Exercise: For the records below, tally every line that has the word "SQUARE" and reply with the number alone.
--- Extracted information ---
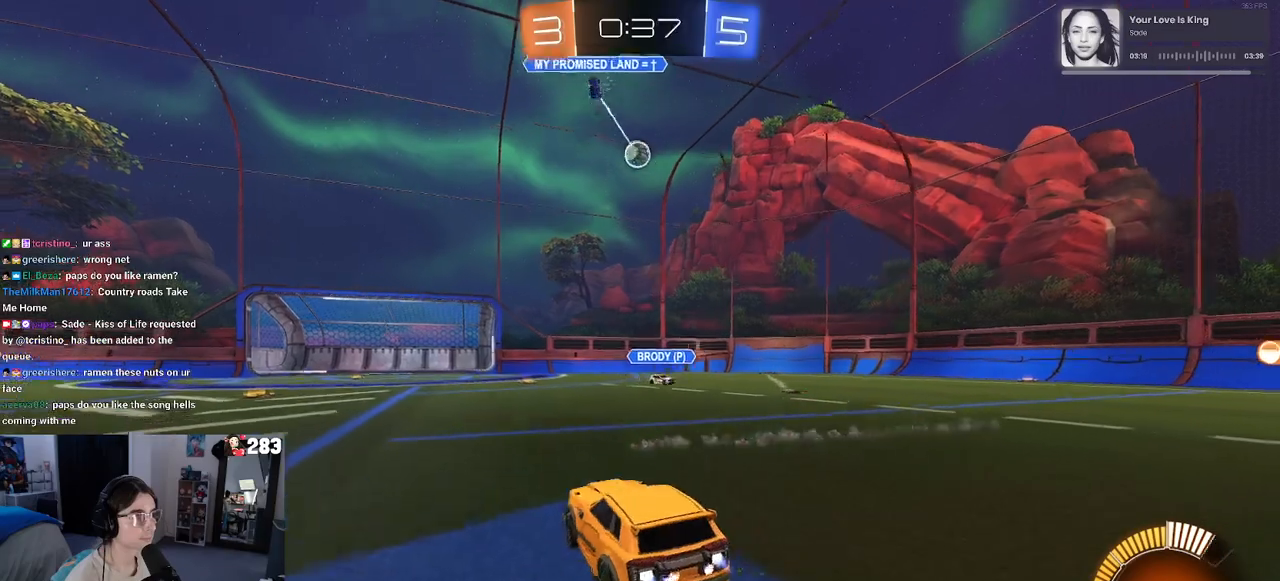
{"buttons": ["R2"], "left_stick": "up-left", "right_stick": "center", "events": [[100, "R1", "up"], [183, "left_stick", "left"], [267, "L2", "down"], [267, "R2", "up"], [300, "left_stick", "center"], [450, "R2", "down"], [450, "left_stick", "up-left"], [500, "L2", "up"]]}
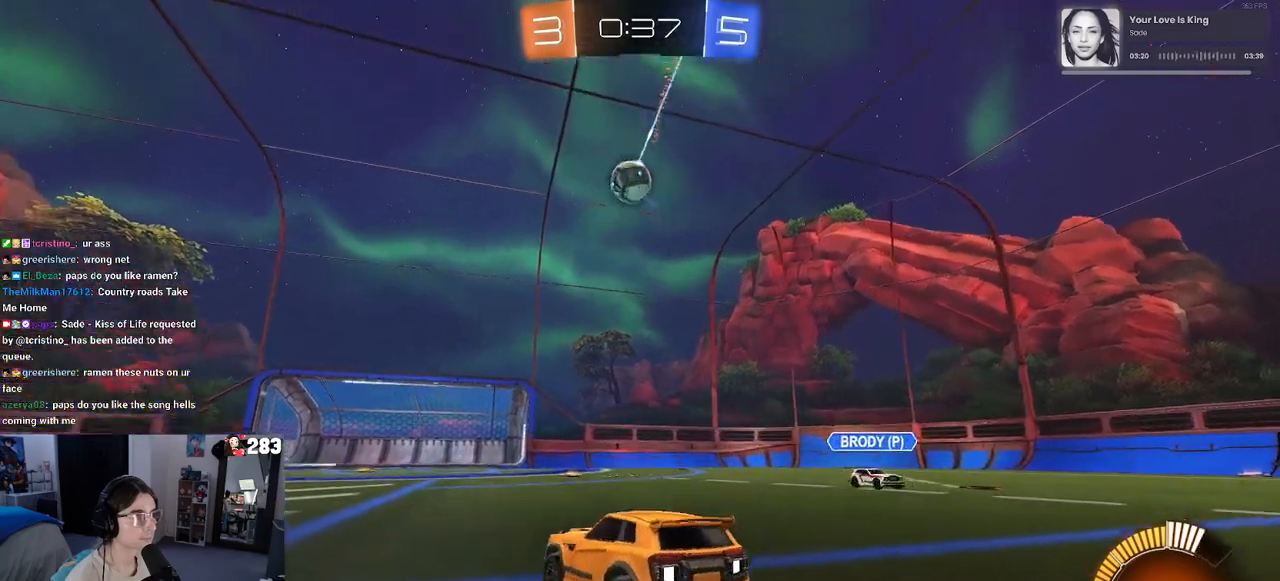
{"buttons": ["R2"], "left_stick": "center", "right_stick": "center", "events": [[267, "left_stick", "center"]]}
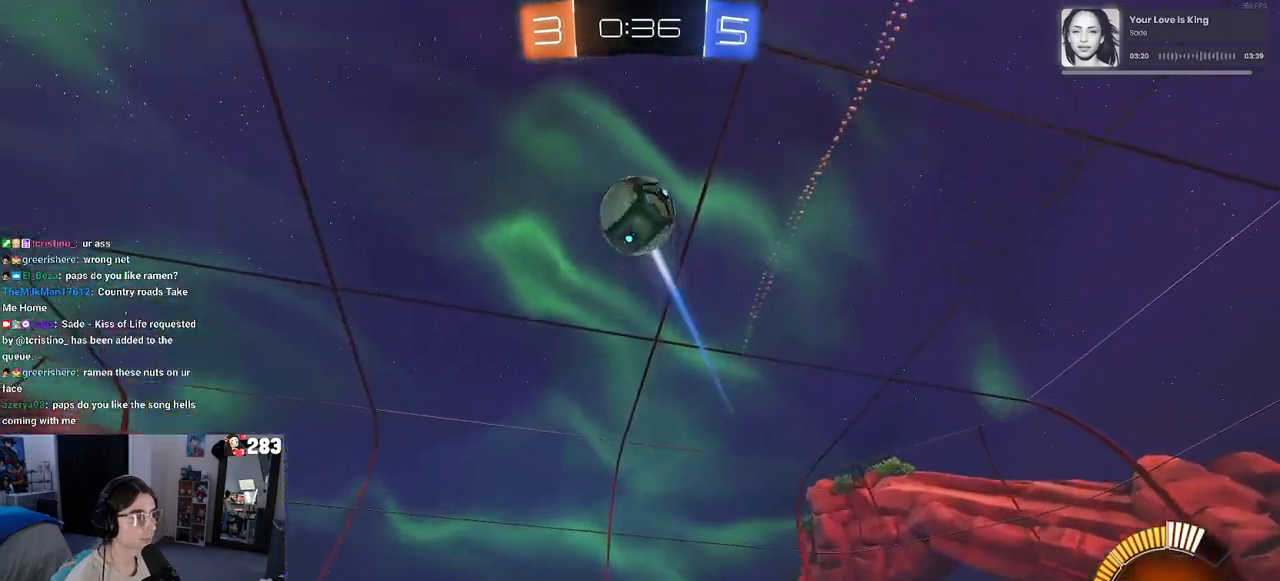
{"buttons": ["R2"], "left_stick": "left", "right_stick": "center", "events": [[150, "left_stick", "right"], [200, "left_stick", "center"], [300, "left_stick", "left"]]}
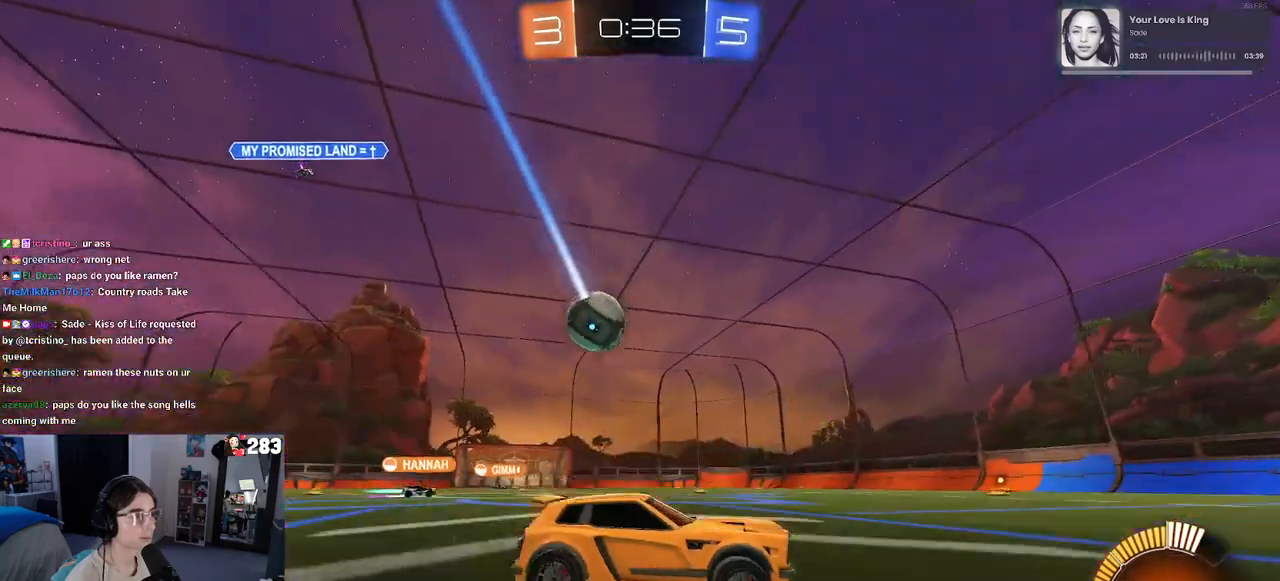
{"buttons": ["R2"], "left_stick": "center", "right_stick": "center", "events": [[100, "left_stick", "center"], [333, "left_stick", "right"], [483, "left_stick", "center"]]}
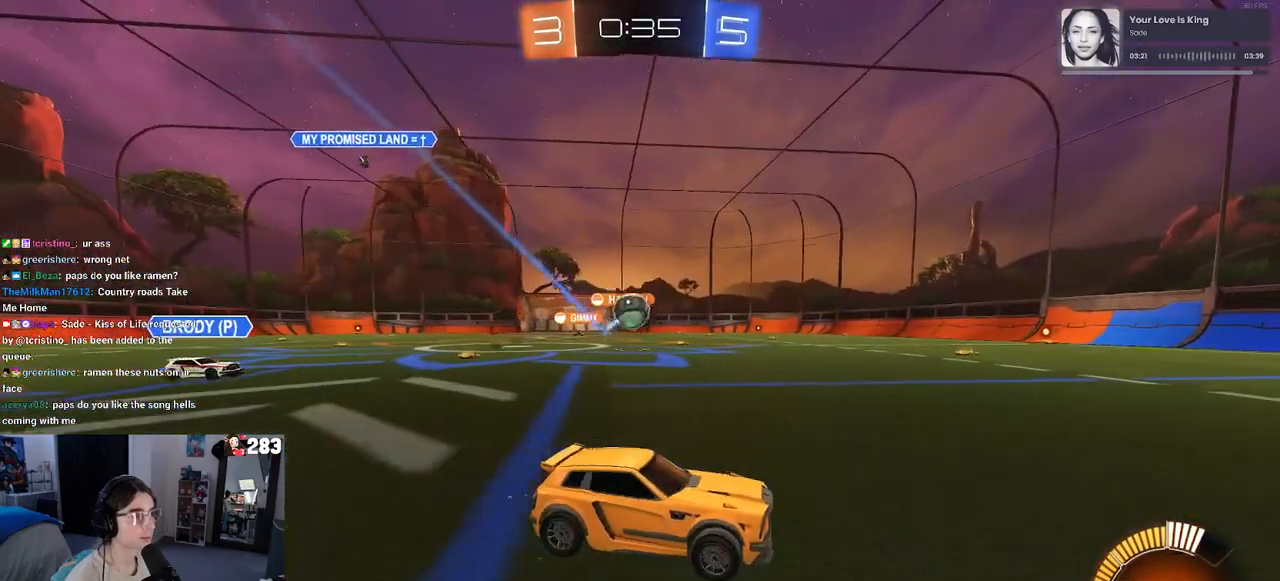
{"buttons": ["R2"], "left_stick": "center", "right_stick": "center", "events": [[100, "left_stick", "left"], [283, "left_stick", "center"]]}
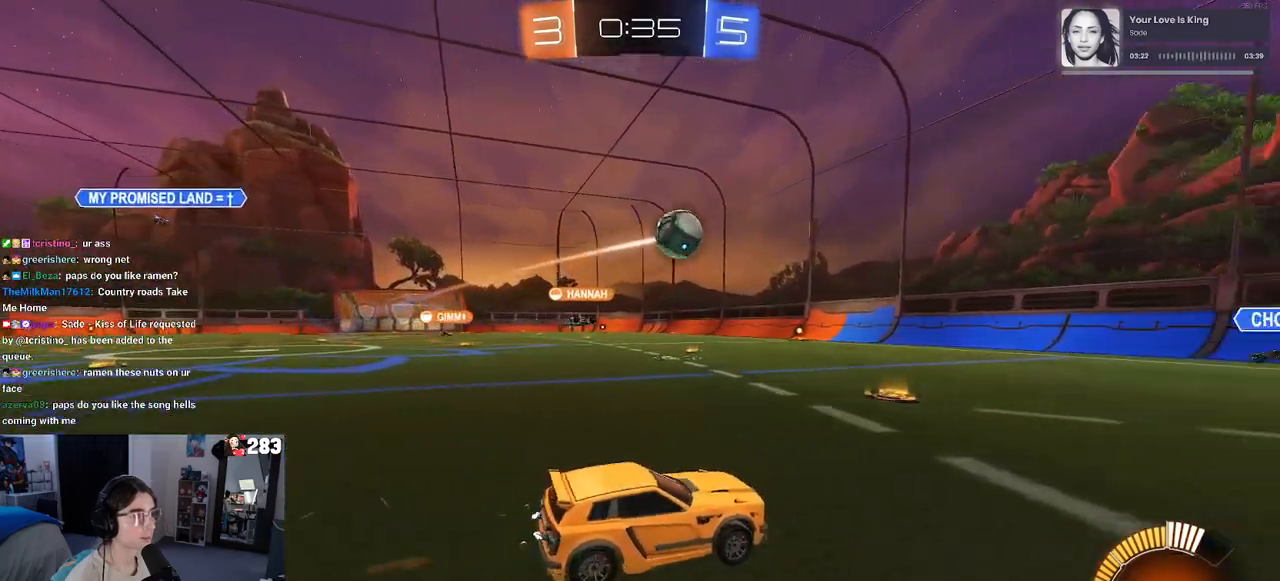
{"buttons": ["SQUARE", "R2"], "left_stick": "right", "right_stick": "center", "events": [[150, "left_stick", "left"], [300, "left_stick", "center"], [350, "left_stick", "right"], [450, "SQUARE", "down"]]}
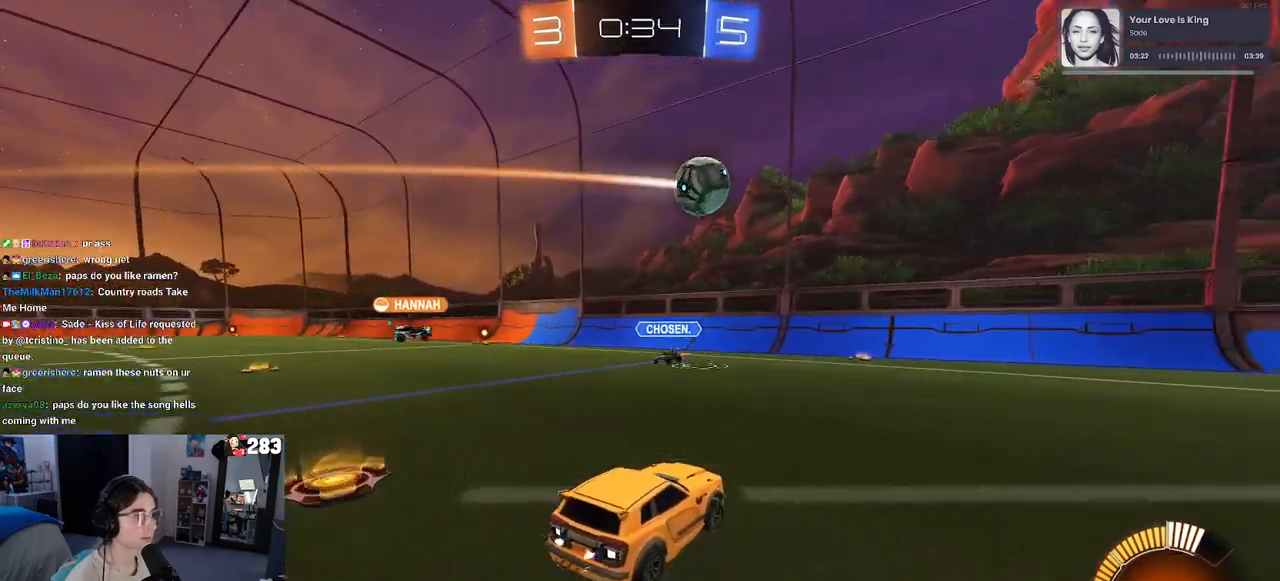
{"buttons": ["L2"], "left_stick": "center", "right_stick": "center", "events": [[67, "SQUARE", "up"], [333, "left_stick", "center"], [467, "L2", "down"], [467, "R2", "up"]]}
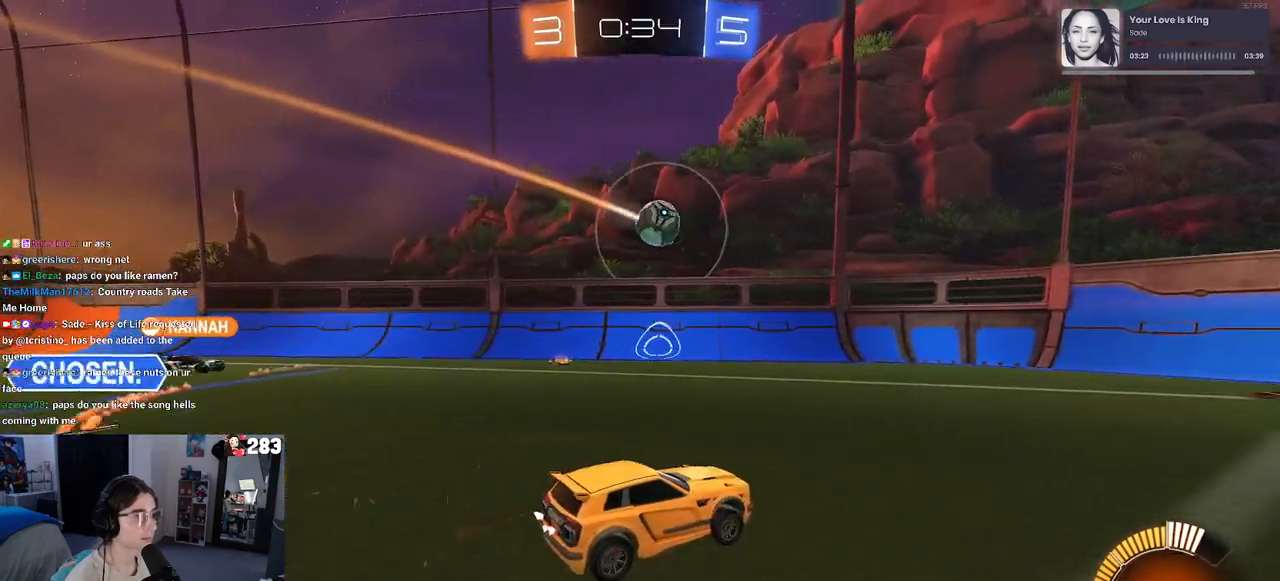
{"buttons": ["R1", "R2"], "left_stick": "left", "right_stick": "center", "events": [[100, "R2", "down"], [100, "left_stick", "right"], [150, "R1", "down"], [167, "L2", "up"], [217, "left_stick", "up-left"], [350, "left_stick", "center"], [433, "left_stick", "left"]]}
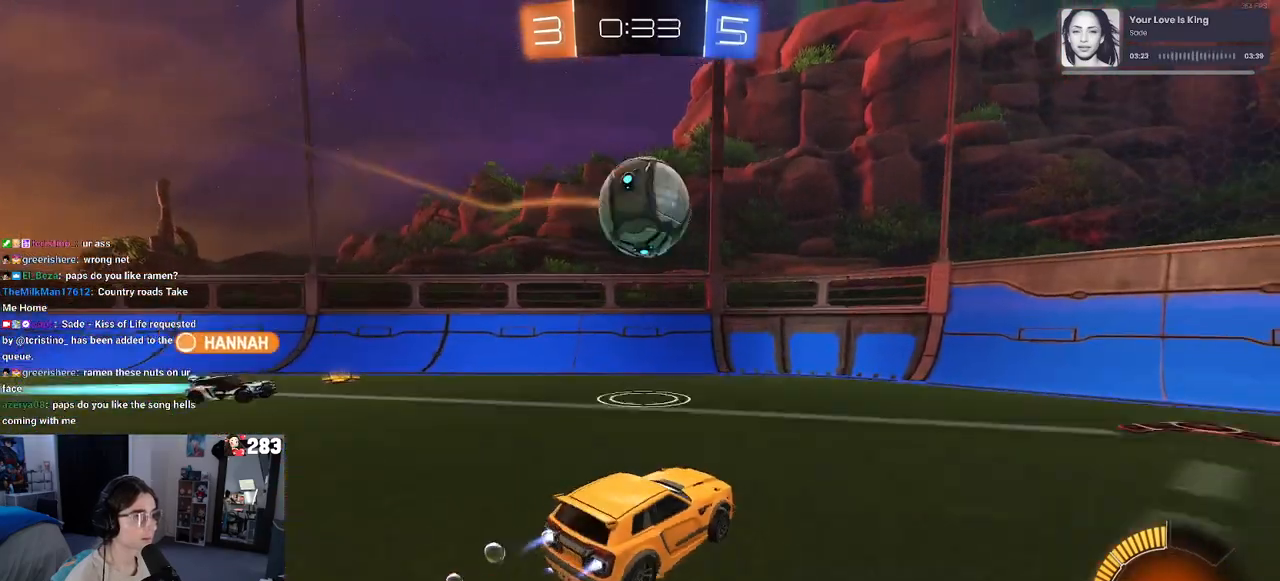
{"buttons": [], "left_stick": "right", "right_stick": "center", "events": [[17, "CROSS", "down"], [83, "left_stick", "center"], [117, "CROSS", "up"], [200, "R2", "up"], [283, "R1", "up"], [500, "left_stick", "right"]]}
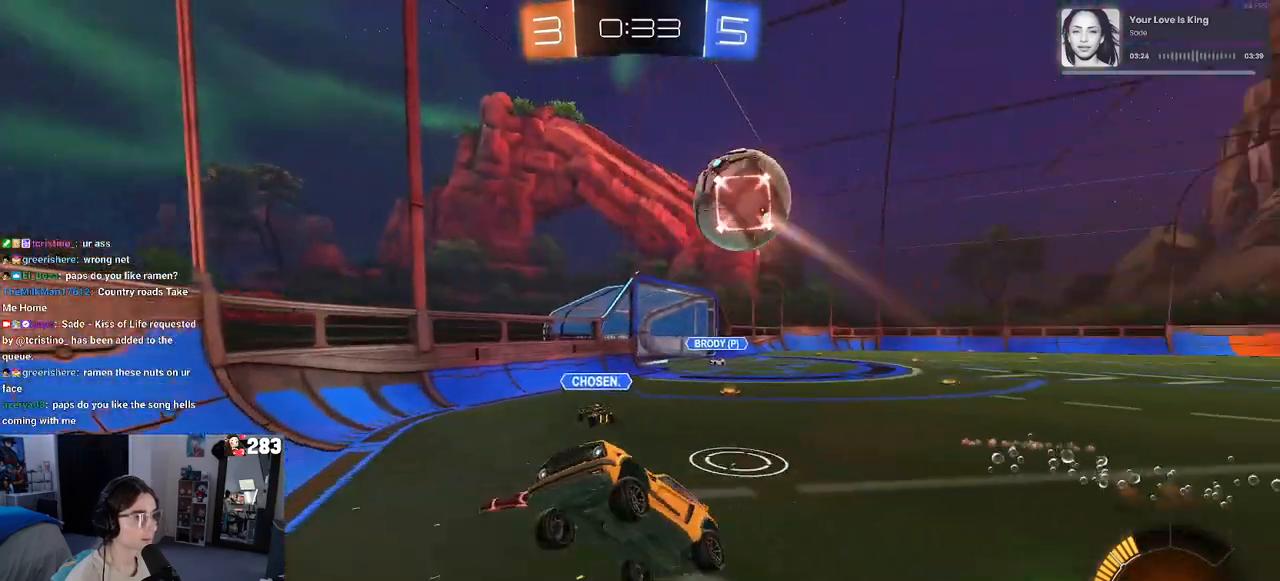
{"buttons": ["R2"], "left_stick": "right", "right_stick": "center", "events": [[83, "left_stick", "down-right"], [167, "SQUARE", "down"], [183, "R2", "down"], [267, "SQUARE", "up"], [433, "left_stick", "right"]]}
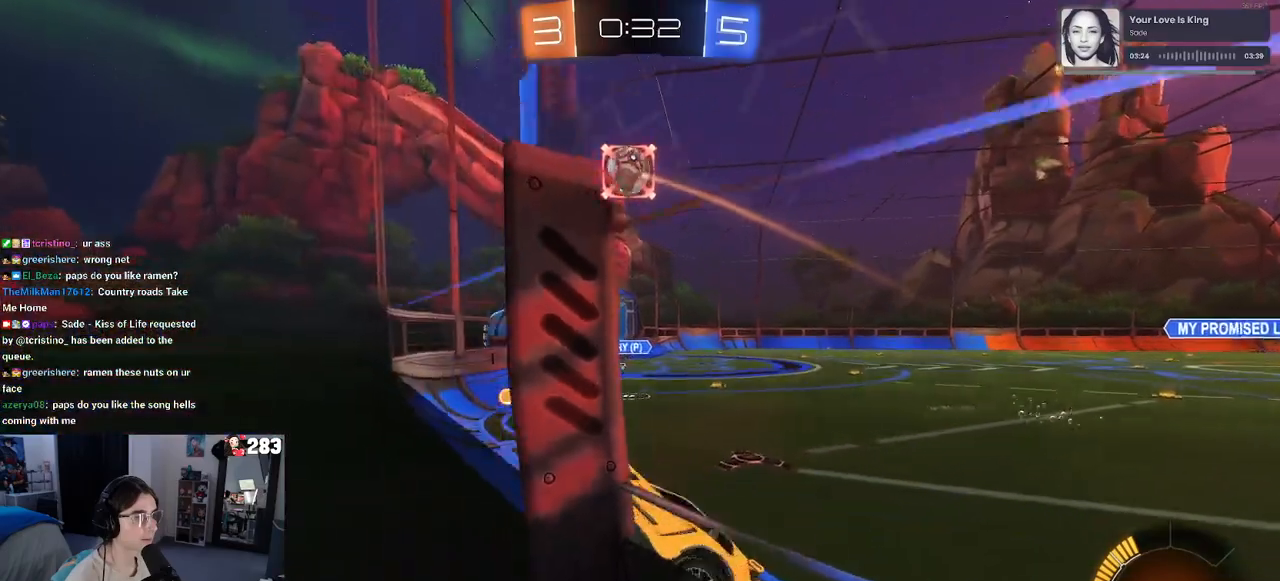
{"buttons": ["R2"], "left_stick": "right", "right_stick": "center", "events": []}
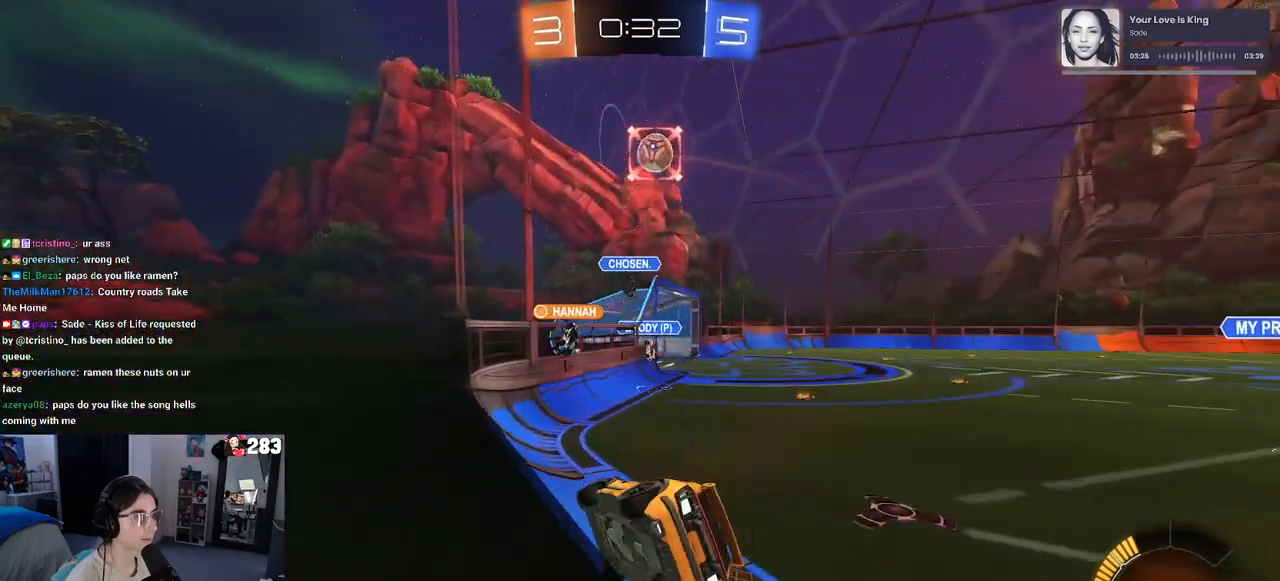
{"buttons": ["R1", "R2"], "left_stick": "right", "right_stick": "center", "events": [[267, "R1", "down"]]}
---
Task solution: 3